Solve the second order differential equation if f ''(x) = 3x^3 + x^2 + 4x + 5,   f'(2) = 2/3 and f(3) = 10

To find f '(x), integrate f ''(x)

Therefore f '(x) = (3/4)x^4 + (1/3)x^3 + 2x^2 + 5x + C

Now substitute 2 for x and 2/3 for f ' (x)

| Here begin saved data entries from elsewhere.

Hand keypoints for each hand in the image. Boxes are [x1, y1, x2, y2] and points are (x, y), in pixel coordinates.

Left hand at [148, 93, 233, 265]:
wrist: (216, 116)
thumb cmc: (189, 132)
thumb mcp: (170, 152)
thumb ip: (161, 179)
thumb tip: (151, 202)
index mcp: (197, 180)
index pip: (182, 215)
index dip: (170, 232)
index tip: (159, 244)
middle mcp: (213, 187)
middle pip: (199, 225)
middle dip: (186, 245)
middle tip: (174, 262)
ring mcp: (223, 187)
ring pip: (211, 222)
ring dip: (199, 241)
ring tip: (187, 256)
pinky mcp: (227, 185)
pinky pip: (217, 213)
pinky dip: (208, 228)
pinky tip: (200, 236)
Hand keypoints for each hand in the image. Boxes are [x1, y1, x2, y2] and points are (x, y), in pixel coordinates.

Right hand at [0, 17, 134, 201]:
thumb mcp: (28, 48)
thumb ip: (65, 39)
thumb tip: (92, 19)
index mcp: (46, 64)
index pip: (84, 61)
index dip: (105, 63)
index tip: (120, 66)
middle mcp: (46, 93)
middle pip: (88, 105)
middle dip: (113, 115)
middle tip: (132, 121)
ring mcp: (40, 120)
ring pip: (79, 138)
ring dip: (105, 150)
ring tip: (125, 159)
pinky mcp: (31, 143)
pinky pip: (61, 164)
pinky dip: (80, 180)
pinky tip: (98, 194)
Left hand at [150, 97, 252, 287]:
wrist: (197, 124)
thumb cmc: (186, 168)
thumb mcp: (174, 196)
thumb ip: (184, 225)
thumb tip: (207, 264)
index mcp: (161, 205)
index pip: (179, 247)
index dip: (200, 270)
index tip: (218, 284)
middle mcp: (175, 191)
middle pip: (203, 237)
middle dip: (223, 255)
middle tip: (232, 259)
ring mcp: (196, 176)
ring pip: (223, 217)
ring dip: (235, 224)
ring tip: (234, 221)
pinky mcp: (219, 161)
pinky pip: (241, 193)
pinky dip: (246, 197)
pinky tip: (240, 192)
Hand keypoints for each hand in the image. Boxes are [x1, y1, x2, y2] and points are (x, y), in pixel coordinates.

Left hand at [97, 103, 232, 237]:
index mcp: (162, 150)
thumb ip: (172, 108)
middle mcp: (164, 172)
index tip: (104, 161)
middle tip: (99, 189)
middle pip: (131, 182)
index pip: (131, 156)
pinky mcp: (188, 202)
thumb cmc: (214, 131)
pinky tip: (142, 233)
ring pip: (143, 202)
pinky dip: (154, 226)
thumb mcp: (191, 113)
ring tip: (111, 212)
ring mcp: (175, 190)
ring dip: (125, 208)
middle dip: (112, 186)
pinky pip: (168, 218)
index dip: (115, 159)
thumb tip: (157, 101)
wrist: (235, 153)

2/3 = (3/4)(2^4) + (1/3)(2^3) + 2(2^2) + 5(2) + C

2/3 = 12 + 8/3 + 8 + 10 + C

2/3 = 32 2/3 + C

C = -32

f ' (x) = (3/4)x^4 + (1/3)x^3 + 2x^2 + 5x - 32

To find f(x), integrate f ' (x)

Therefore f(x) = (3/20)x^5 + (1/12)x^4 + (2/3)x^3 + (5/2)x^2 - 32x + C

Now substitute 10 for f(x) and 3 for x

10 = (3/20)(3^5) + (1/12)(3^4) + (2/3)(3^3) + (5/2)(3^2) - 32(3)  + C

10 =  729/20 + 81/12 + 18 + 45/2 - 96 + C

10 =  -12.3 + C

22 3/10 = C

f(x) = (3/20)x^5 + (1/12)x^4 + (2/3)x^3 + (5/2)x^2 - 32x + 22 3/10.